Escribir la primera palabra de una novela o escoger el primer color para empezar un cuadro es siempre un acto de valentía. El joven Galder Sasía del colegio La Salle de Bilbao, ganador del premio Desafío Emprende 2017 que otorga el programa Jóvenes Emprendedores de EduCaixa, lo sabe muy bien. Ese año sobrevoló el Atlántico, junto a otros 23 estudiantes de escuelas e institutos de todo el territorio, para perfilar un prometedor proyecto que había empezado en clase. Allí conoció otra forma de trabajar y, sobre todo, otras formas de pensar, en un lugar llamado Silicon Valley.

En el epicentro tecnológico del mundo, los equipos de estudiantes descubrieron una nueva forma de ver la innovación. Mejor que lo explique Galder con sus palabras: “Yo pensaba que la gente creaba o innovaba únicamente para dar respuesta a una necesidad económica… y no. Allí la gente empleaba su tiempo libre en sus proyectos: sus hobbies eran crear soluciones únicas a problemas que veían en su entorno, y su motivación era alucinante”.

 

 

A este chico de Bilbao también le llamó la atención que “nadie iba con traje” y que rara vez la gente tenía horarios fijos. “Me quedé impresionado con cómo gestionaban su tiempo, en función de sus objetivos y responsabilidades. ¡Era una manera de ir feliz al trabajo!”, cuenta, locuaz. Empapándose del ambiente, de las charlas en universidades, de los paseos por parques naturales y de las reuniones con otros emprendedores, Silicon Valley fue para Galder y sus compañeros un acelerador de conocimientos, del mismo modo que lo es para las empresas que allí operan. “En una de las charlas teníamos que improvisar un proyecto en unos minutos y me inventé no sé qué aplicación para comprar regalos a tus familiares con filtros de Instagram”, explica Galder con humor.

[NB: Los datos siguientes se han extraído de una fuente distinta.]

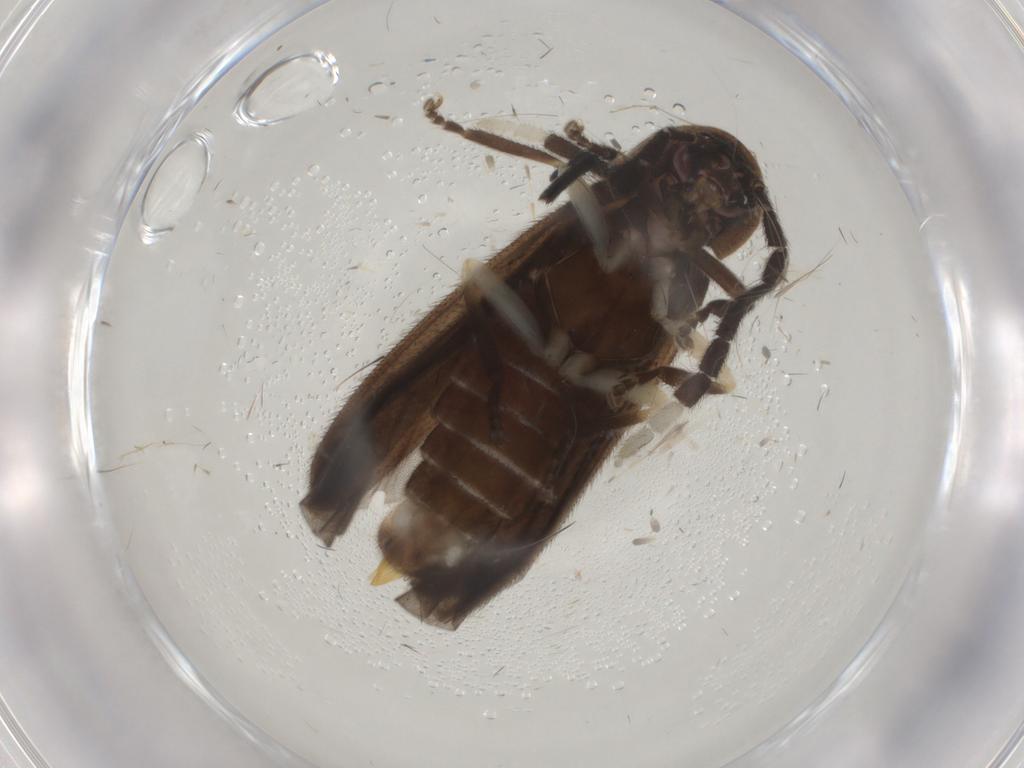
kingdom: Animalia
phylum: Arthropoda
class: Insecta
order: Coleoptera
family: Lampyridae
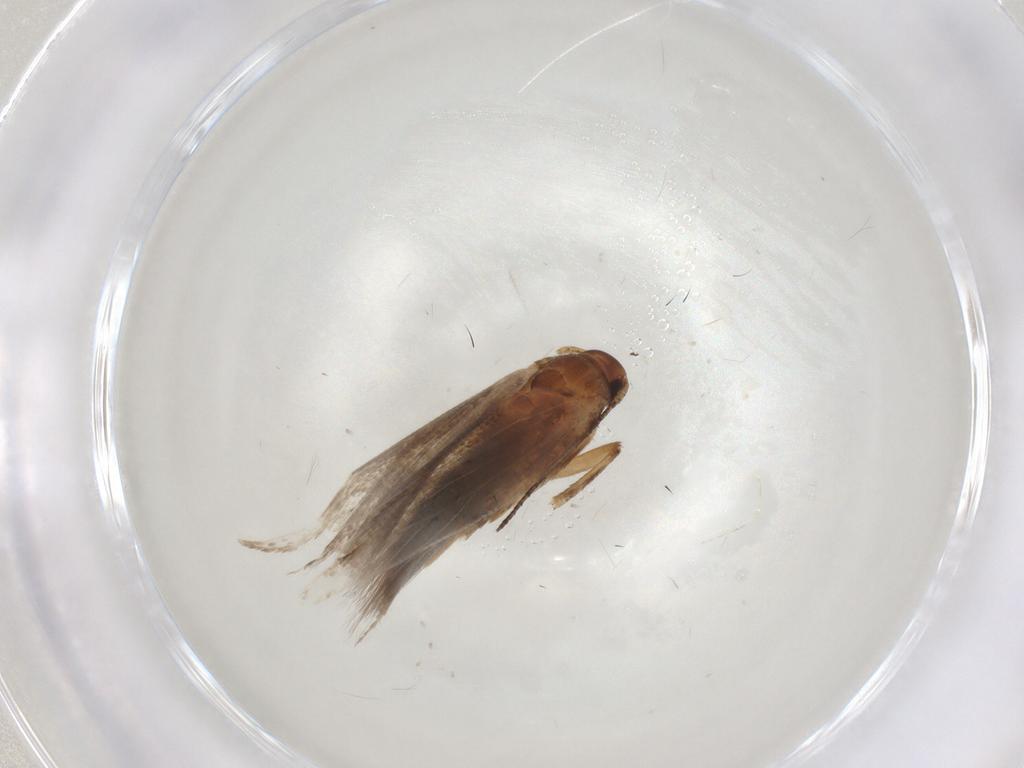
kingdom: Animalia
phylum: Arthropoda
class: Insecta
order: Lepidoptera
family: Gelechiidae
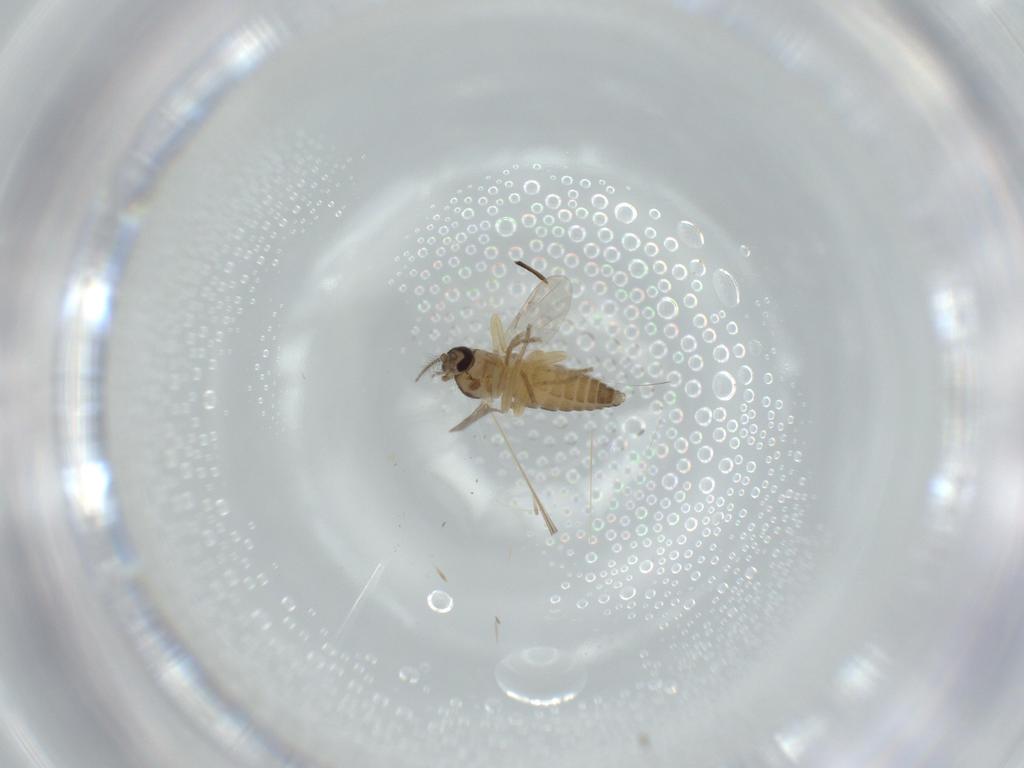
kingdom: Animalia
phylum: Arthropoda
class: Insecta
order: Diptera
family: Ceratopogonidae
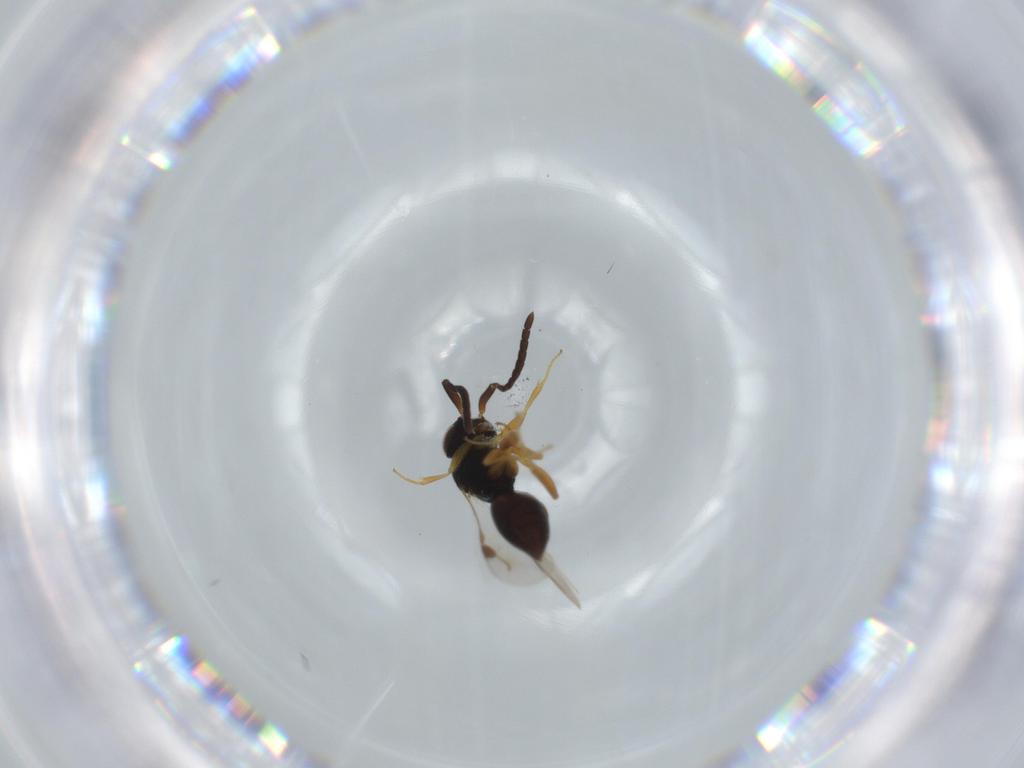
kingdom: Animalia
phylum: Arthropoda
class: Insecta
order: Hymenoptera
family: Megaspilidae
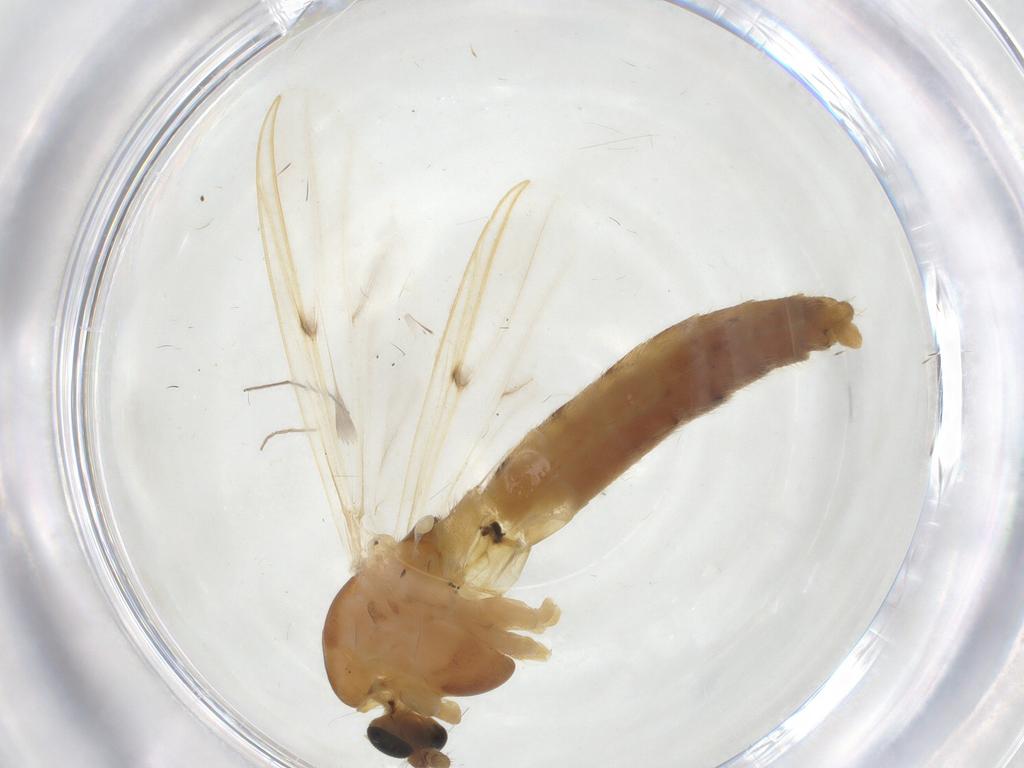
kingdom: Animalia
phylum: Arthropoda
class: Insecta
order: Diptera
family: Chironomidae
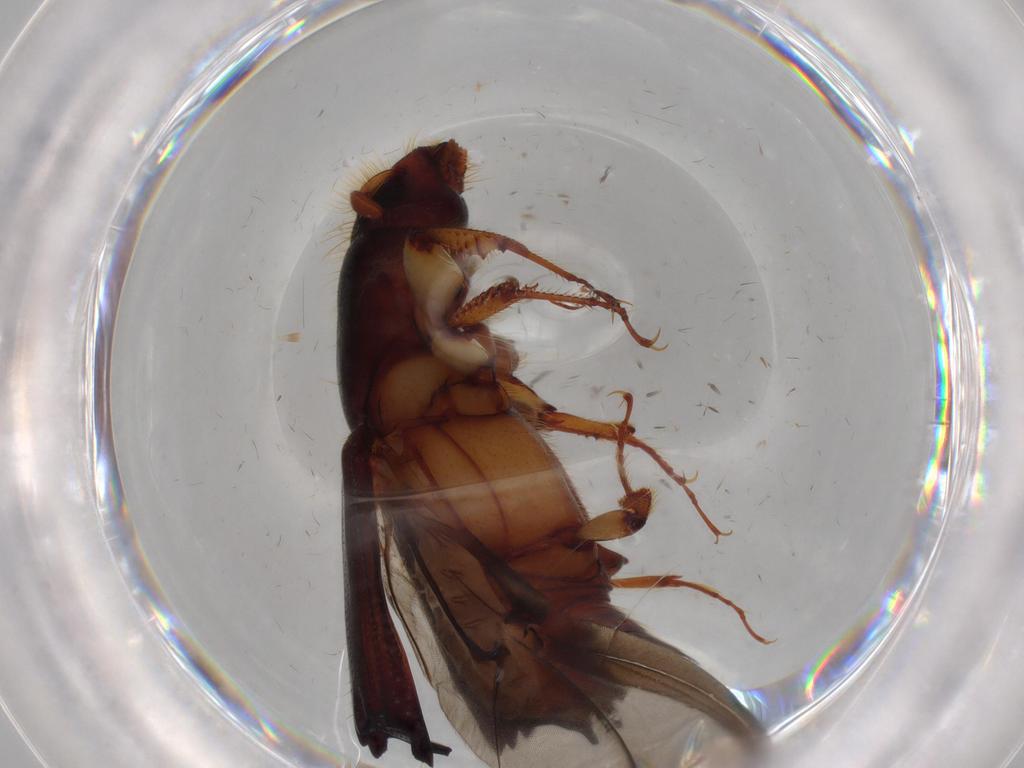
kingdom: Animalia
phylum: Arthropoda
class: Insecta
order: Coleoptera
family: Curculionidae
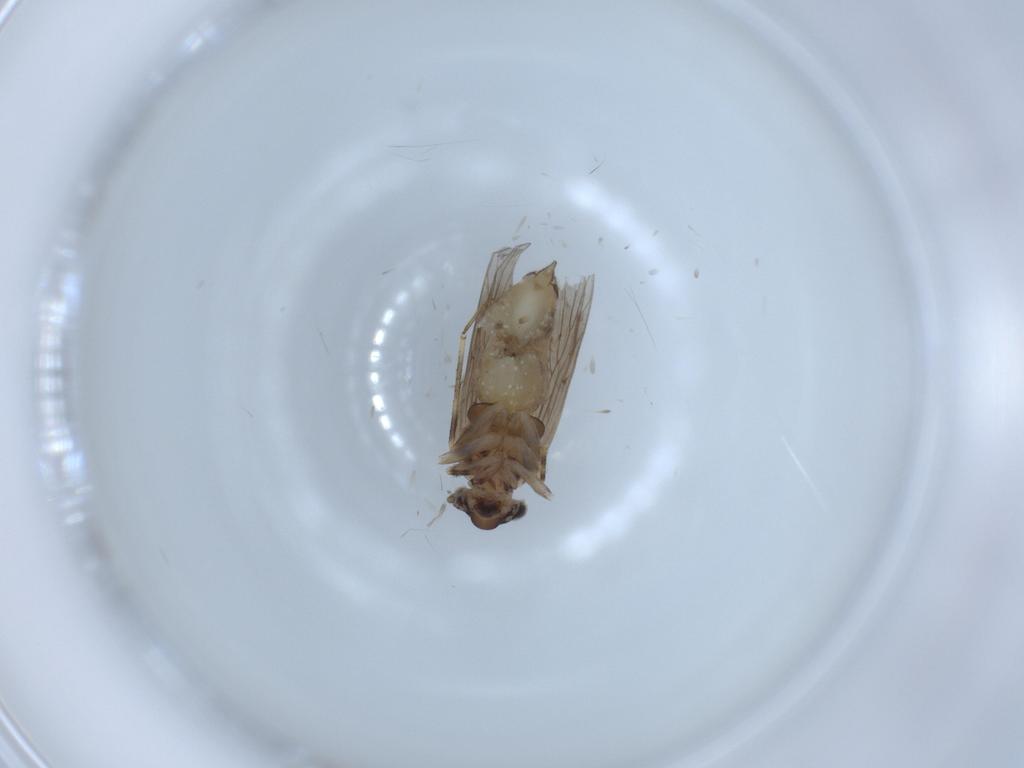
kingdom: Animalia
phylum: Arthropoda
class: Insecta
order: Psocodea
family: Lepidopsocidae
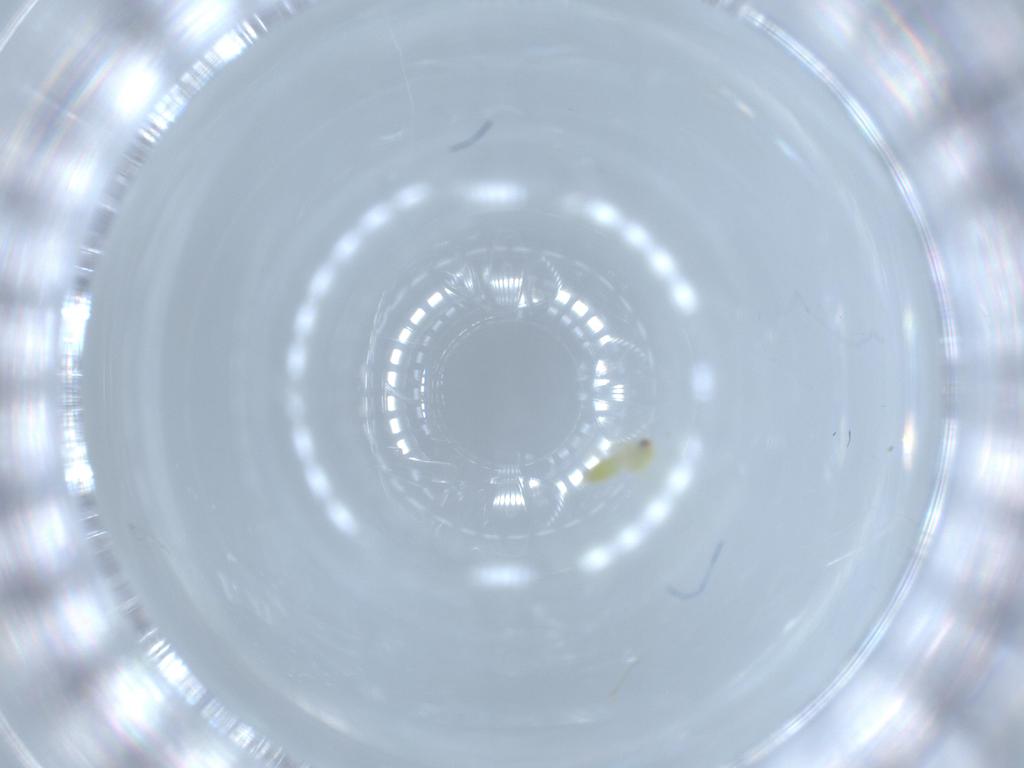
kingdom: Animalia
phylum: Arthropoda
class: Insecta
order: Hemiptera
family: Aleyrodidae
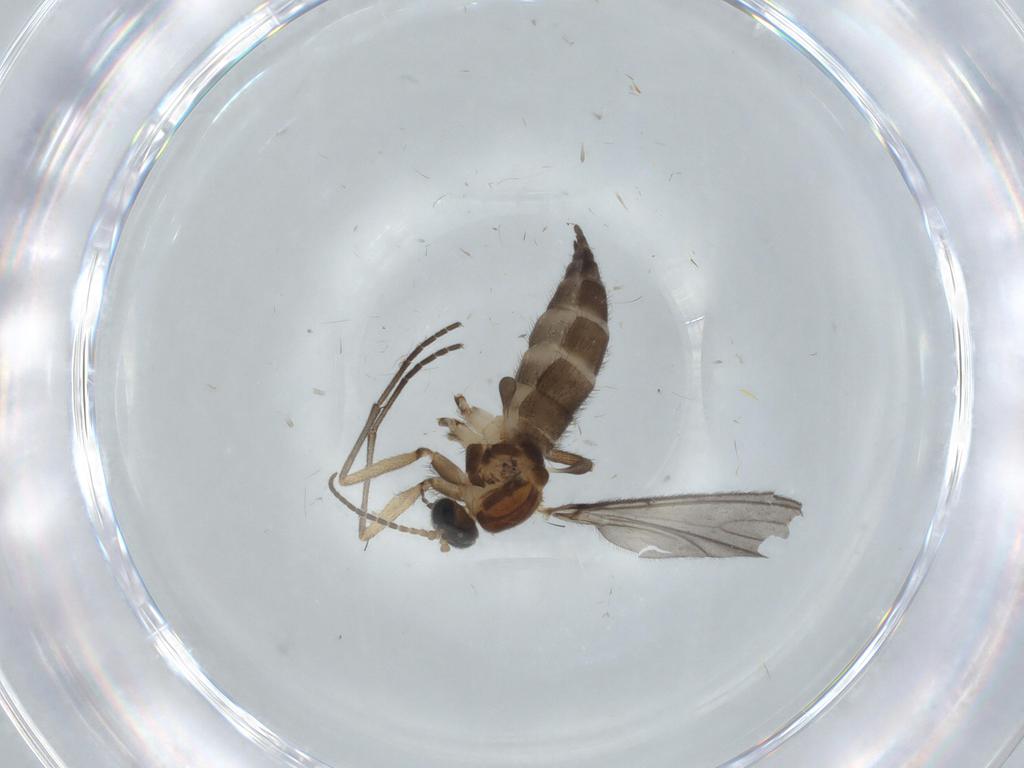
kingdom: Animalia
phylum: Arthropoda
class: Insecta
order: Diptera
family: Sciaridae
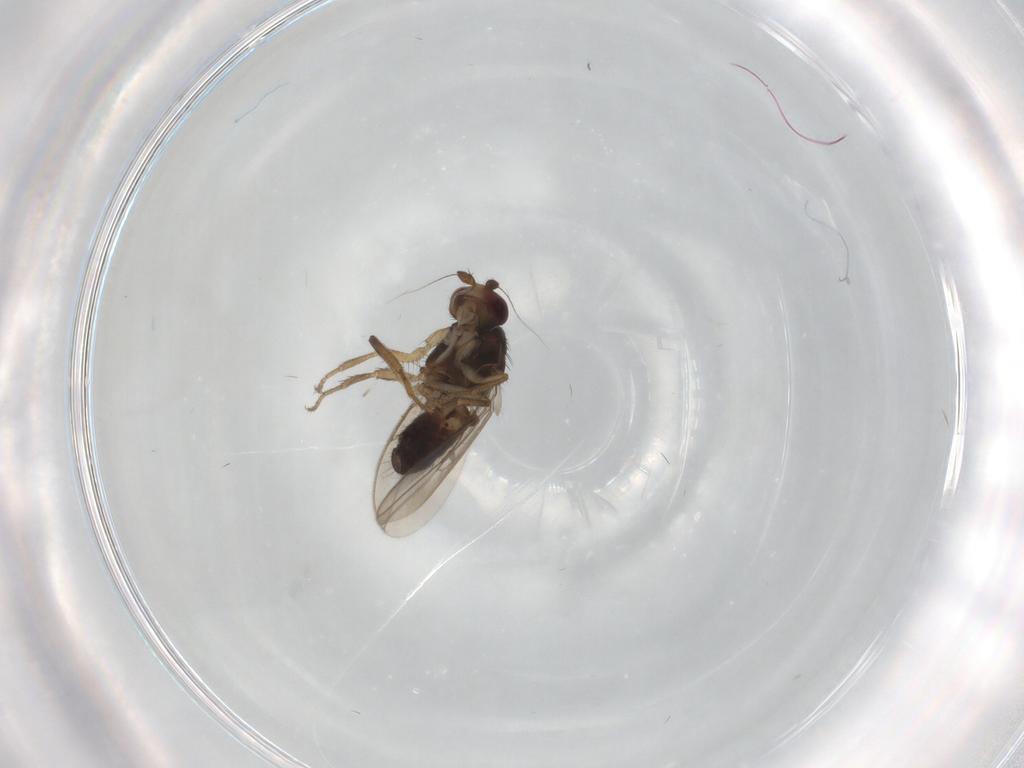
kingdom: Animalia
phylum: Arthropoda
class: Insecta
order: Diptera
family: Sphaeroceridae
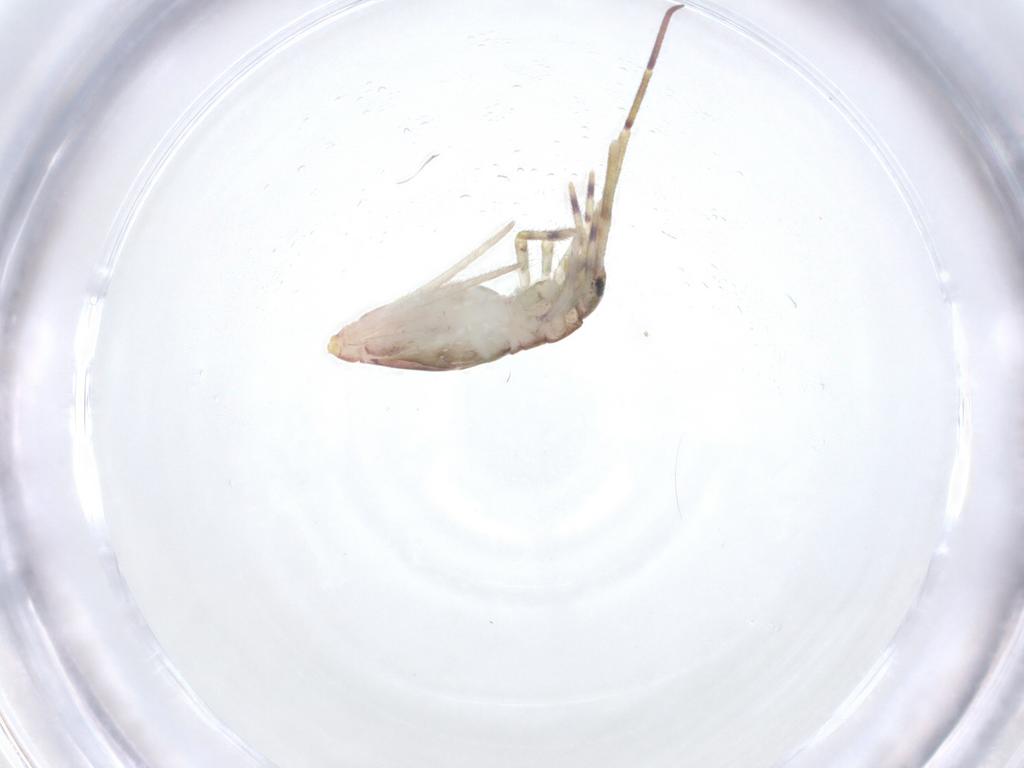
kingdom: Animalia
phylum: Arthropoda
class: Collembola
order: Entomobryomorpha
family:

¿Le cambió el viaje su vida? “Sí, decidí que si mi proyecto de momento no podía convertirse en mi trabajo y tenía que ponerme en mis ratos libres, lo haría”. Así que, finalizado el viaje formativo, le ha dado continuidad a su idea, Feeling Cells, basada en aprovechar el calor que generan, por ejemplo, las cocinas industriales y las salas de calderas para alimentar generadores realizados con células Peltier. “Estas células nos permiten producir electricidad renovable a partir del efecto termoeléctrico que de otra manera se desaprovecharía”, cuenta Galder.

Por ahora, él y su compañero Gorka Lombardero, que se unió al proyecto más tarde, ya han conseguido montar un minigenerador de 40 x 20 cm con 18 células Peltier que puede cargar un teléfono móvil conectándolo a una calefacción. No obstante, aspiran a proyectos más ambiciosos, como recubrir de células Peltier la campana extractora de una cocina para alimentar, por ejemplo, la energía de la nevera. Eso sí, Galder reconoce que todavía es incapaz de calcular exactamente la cantidad de vatios que podrían llegar a alcanzar sus generadores. “¡Es que somos chavales de 17 años!”, exclama.

En cualquier caso, Galder ya ha llegado más lejos de lo que podía imaginar cuando andaba por las clases de ESO. Ya por aquel entonces, le comentó a una profesora su curiosidad por las energías y así fue cómo descubrió las células Peltier. Ahora, a las puertas de la universidad, tiene claro que quiere dedicarse a la ingeniería. Quién sabe si su entusiasmo no le llevará de nuevo a Silicon Valley, esta vez para quedarse.